While the article by Hausmann was more a criticism of all Venezuelan borrowing, the term “hunger bonds” was attached to this particular bond bought by Goldman. This bond was already trading at a deep discount compared to other Venezuelan bonds, but after the Hausmann article, its price went down even more and it has been trading at a discount with respect to comparable Venezuelan bonds ever since then. We decided to write this paper because we wanted to understand better what had happened to the price of this particular bond.

Regarding your methodology, you used an interesting measure. Could you tell us more about it?

In the econometric analysis, we were asking the following: Can we see in more detail if the interest in this specific bond is linked to its price? To measure this interest, we computed an index that is based on Google searches for the term “hunger bonds”. We went on Google Analytics, typed in “hunger bonds” and Google gave us an index showing the relative popularity of this term. The higher the number, the more people were searching. Since Google Analytics only provides an overview of weekly searches, we had to look at the behaviour on a weekly basis, though.

What we actually were able to show is that when there were many searches for this term, the price of the hunger bond would decrease. There is a link between the saliency of Hausmann’s article and the price of the bond.

We then did some event studies by looking at other types of shocks and their influence on the price; however, we still found that the link between the search for “hunger bonds” in Google and the price of the bond is robust when controlling for all sorts of other variables.

What is the “Hausmann-Gorky effect”?

(Source records)
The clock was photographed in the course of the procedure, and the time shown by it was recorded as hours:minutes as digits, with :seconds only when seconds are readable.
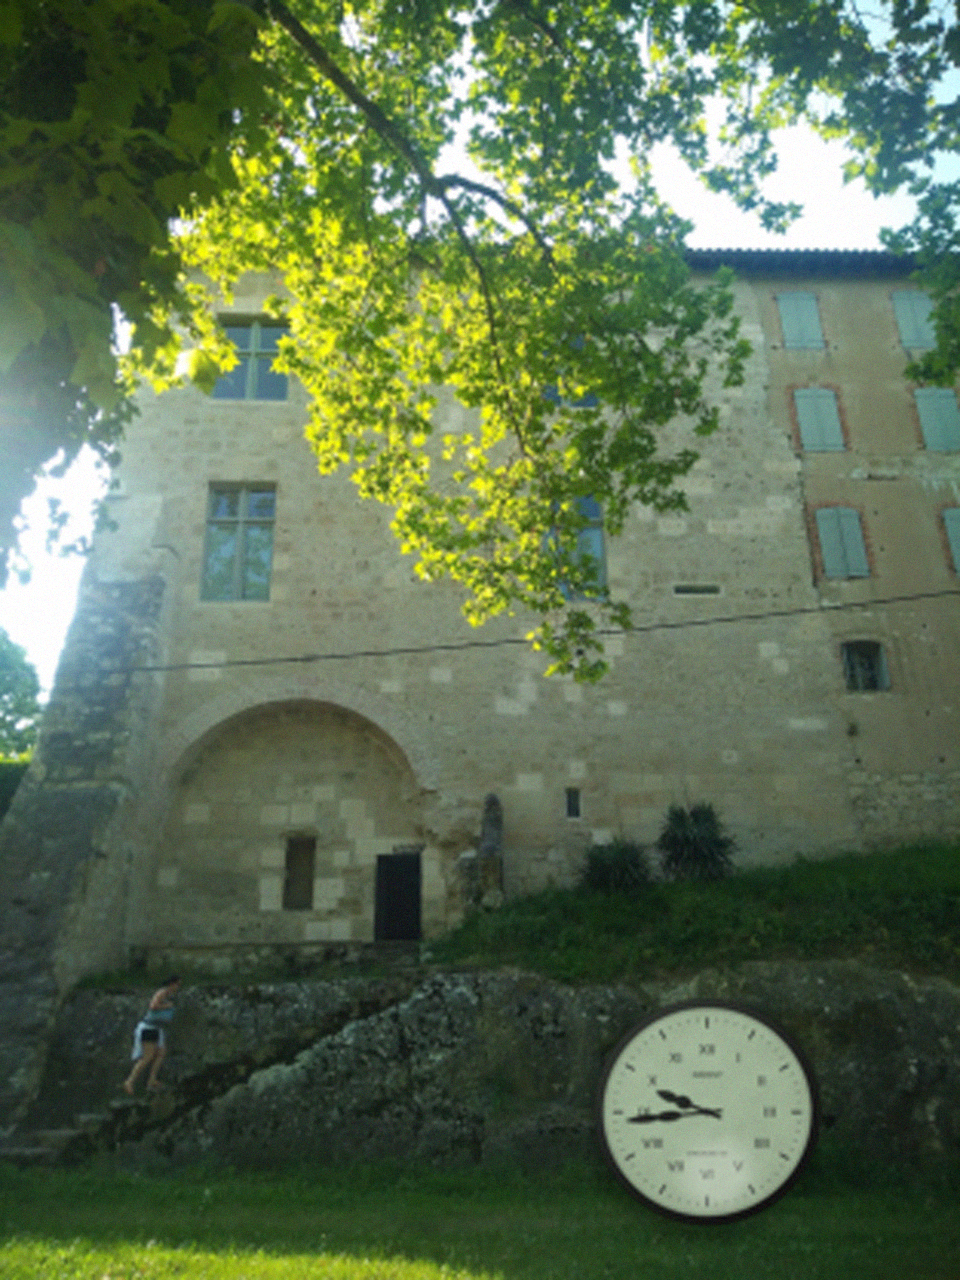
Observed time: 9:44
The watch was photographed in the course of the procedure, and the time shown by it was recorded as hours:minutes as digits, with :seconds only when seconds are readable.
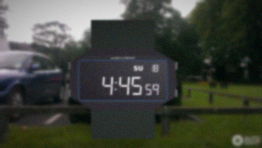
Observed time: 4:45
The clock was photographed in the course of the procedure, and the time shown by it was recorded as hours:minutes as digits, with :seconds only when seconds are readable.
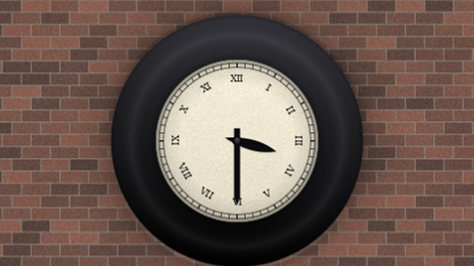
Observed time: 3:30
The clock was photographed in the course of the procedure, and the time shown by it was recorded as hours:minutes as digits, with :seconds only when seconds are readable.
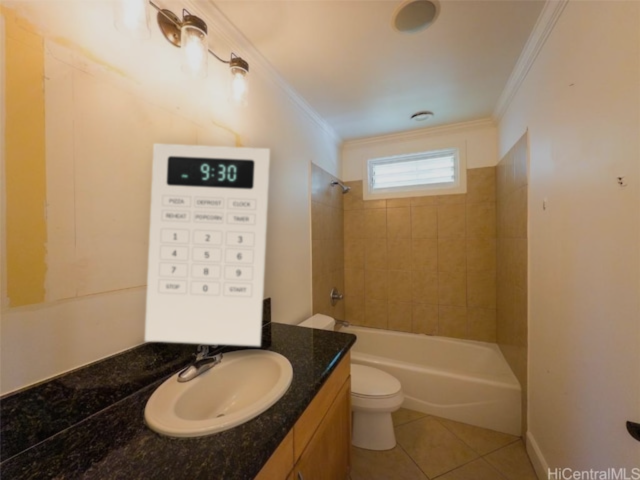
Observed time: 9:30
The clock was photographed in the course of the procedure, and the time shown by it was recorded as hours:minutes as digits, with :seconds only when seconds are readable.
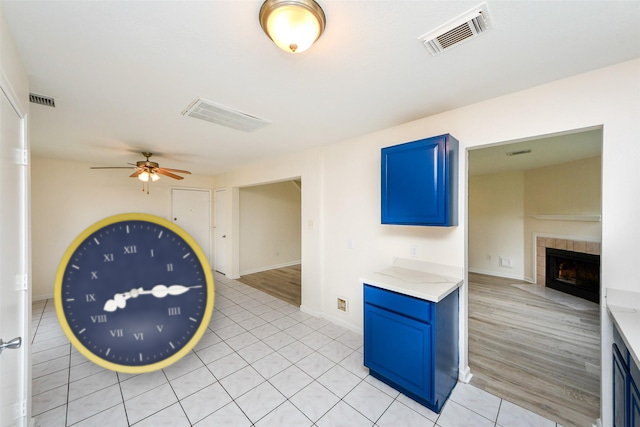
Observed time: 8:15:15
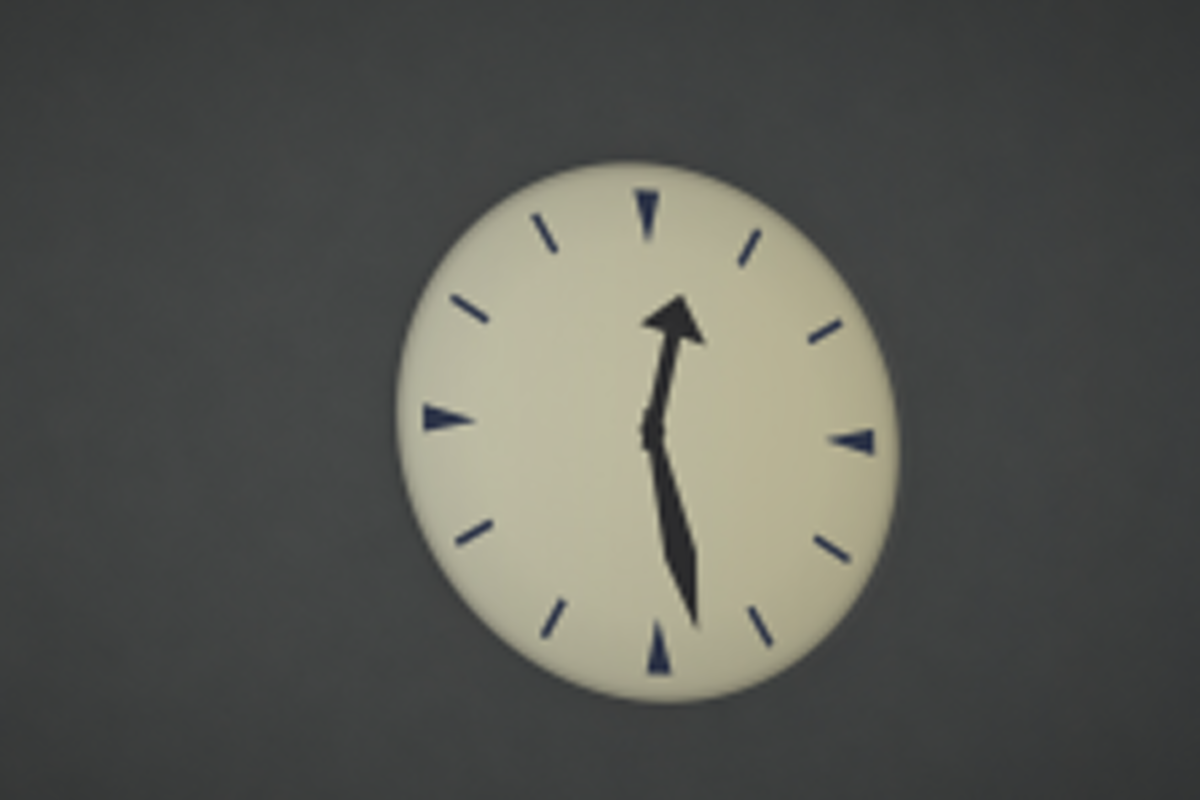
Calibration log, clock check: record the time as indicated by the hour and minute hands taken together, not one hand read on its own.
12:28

» **Directions**:
a - In the interview on hunger bonds, what did the authors use to measure public interest in the bond?
b - Carry the interview on hunger bonds forward from its final question, keeping the same voice.

» **Solved problems**:
a - An index based on Google searches for the term "hunger bonds," showing the relative popularity of that term.

b -
In the legal world, and also a little bit in economics, there has been a discussion going on for a very long time on the concept of odious debt. Let’s suppose you have the Apartheid regime in South Africa borrowing on international capital markets. Once the regime is gone, should the new government be responsible for the debt of the Apartheid regime, which was money collected to actually oppress the people? There was an article written nearly 100 years ago by a legal scholar called Alexander Sack, who said that this debt is odious and therefore should not be paid. However, the normal legal principle in international law is that all legal obligations of a state are transmitted to successor states, which includes borrowing. If this were not the case, a state would never engage in legal contracts because its successor could refuse to recognise them. This idea of odious debt was never resolved. What we show in this paper is that there are other mechanisms (such as publicly denouncing the immorality of odious debt) to increase the cost of borrowing, which do not depend upon an international agreement. This is the Hausmann part of the effect. We call it the Hausmann-Gorky effect because interestingly enough something similar happened about a century ago. At the time of the Tsarist regime in Russia, the Russian writer Maxim Gorky wrote an article in the French press, saying that lending money to the Tsarist regime was immoral and should therefore not be done. The effect was similar to that of the Hausmann’s article as for some time the cost of borrowing for Russia increased. So we discuss in the paper whether we could have a public registry of such immoral/illegal actions with the goal of keeping the cost of borrowing for odious regimes high for a long time.

You have also conducted interviews with investors as to why they stopped buying this particular Venezuelan bond. What do you conclude from these interviews?

Investors said that the reason for them not to buy this bond anymore wasn’t so much its immorality, or the plight of the Venezuelan people, as it was the fact that they would make too little money compared to the reputational cost, including for example people demonstrating outside their offices or compliance departments questioning the legality of the operation. This is a fully economical approach motivated by self-interest, which is fine with our story: if you can make it costly to buy this bond for investors, it will ultimately increase the cost of borrowing for the regime, thus achieving the goal of cutting off odious regimes from the international capital markets.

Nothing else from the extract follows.